- _What the exercise asks_
Begin at the top of the records and copy each line exactly. The line containing "immunohistochemical staining of" is the last one to include.

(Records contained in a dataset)

━━━━━━━━━━━━━━━━

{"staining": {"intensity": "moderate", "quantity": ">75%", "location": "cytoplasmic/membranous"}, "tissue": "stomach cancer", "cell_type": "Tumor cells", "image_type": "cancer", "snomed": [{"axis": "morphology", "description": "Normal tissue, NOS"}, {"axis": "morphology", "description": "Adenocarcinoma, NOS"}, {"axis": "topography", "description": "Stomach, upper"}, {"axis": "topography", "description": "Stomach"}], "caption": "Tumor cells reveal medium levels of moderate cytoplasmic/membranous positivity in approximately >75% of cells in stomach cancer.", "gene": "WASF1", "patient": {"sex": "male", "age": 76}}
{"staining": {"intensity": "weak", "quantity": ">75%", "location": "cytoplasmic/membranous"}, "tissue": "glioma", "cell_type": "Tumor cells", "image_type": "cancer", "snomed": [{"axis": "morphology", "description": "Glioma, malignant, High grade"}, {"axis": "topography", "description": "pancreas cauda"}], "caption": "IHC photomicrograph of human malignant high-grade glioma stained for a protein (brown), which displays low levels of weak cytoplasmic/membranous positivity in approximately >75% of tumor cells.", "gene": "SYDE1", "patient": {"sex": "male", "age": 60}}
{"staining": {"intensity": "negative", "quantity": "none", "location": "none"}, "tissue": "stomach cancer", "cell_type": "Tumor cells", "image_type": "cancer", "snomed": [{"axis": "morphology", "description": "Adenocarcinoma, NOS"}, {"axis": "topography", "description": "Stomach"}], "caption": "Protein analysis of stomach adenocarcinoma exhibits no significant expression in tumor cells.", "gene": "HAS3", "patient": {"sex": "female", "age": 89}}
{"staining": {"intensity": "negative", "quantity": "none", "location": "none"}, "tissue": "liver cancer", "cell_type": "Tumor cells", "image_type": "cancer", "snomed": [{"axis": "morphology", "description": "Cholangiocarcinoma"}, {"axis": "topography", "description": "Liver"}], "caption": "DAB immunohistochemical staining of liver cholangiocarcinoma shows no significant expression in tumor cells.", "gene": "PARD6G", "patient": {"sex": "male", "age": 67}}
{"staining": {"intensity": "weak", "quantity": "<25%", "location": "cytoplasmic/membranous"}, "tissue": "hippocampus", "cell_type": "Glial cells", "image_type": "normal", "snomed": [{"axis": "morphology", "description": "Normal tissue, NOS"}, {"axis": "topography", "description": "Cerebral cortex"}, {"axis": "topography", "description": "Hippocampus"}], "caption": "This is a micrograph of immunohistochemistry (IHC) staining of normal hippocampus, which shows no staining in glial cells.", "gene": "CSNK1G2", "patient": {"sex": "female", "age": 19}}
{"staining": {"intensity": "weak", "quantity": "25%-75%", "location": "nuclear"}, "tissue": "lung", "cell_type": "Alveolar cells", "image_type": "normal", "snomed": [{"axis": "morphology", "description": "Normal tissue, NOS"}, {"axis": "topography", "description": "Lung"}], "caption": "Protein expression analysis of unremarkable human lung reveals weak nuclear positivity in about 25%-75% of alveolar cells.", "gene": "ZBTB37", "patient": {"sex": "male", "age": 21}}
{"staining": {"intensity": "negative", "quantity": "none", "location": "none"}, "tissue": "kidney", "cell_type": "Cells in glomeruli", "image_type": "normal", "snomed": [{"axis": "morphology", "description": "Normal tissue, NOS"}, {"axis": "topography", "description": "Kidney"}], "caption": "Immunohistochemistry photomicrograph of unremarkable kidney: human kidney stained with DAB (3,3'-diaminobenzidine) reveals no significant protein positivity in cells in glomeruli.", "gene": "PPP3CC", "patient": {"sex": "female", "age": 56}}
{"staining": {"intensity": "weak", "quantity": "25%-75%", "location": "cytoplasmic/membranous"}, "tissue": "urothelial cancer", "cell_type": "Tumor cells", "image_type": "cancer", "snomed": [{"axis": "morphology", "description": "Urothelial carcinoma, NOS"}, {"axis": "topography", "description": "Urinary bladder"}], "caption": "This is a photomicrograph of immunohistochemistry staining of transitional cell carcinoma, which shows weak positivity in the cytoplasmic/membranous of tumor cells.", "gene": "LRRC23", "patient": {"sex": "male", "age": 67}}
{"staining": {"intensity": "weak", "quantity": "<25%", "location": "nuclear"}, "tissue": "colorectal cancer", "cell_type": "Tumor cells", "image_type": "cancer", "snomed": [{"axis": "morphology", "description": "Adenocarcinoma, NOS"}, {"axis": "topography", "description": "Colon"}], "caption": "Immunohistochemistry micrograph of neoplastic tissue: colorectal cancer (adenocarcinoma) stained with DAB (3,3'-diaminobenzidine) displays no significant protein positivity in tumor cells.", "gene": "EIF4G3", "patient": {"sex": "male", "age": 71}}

━━━━━━━━━━━━━━━━

- _Result of the exercise_
{"staining": {"intensity": "moderate", "quantity": ">75%", "location": "cytoplasmic/membranous"}, "tissue": "stomach cancer", "cell_type": "Tumor cells", "image_type": "cancer", "snomed": [{"axis": "morphology", "description": "Normal tissue, NOS"}, {"axis": "morphology", "description": "Adenocarcinoma, NOS"}, {"axis": "topography", "description": "Stomach, upper"}, {"axis": "topography", "description": "Stomach"}], "caption": "Tumor cells reveal medium levels of moderate cytoplasmic/membranous positivity in approximately >75% of cells in stomach cancer.", "gene": "WASF1", "patient": {"sex": "male", "age": 76}}
{"staining": {"intensity": "weak", "quantity": ">75%", "location": "cytoplasmic/membranous"}, "tissue": "glioma", "cell_type": "Tumor cells", "image_type": "cancer", "snomed": [{"axis": "morphology", "description": "Glioma, malignant, High grade"}, {"axis": "topography", "description": "pancreas cauda"}], "caption": "IHC photomicrograph of human malignant high-grade glioma stained for a protein (brown), which displays low levels of weak cytoplasmic/membranous positivity in approximately >75% of tumor cells.", "gene": "SYDE1", "patient": {"sex": "male", "age": 60}}
{"staining": {"intensity": "negative", "quantity": "none", "location": "none"}, "tissue": "stomach cancer", "cell_type": "Tumor cells", "image_type": "cancer", "snomed": [{"axis": "morphology", "description": "Adenocarcinoma, NOS"}, {"axis": "topography", "description": "Stomach"}], "caption": "Protein analysis of stomach adenocarcinoma exhibits no significant expression in tumor cells.", "gene": "HAS3", "patient": {"sex": "female", "age": 89}}
{"staining": {"intensity": "negative", "quantity": "none", "location": "none"}, "tissue": "liver cancer", "cell_type": "Tumor cells", "image_type": "cancer", "snomed": [{"axis": "morphology", "description": "Cholangiocarcinoma"}, {"axis": "topography", "description": "Liver"}], "caption": "DAB immunohistochemical staining of liver cholangiocarcinoma shows no significant expression in tumor cells.", "gene": "PARD6G", "patient": {"sex": "male", "age": 67}}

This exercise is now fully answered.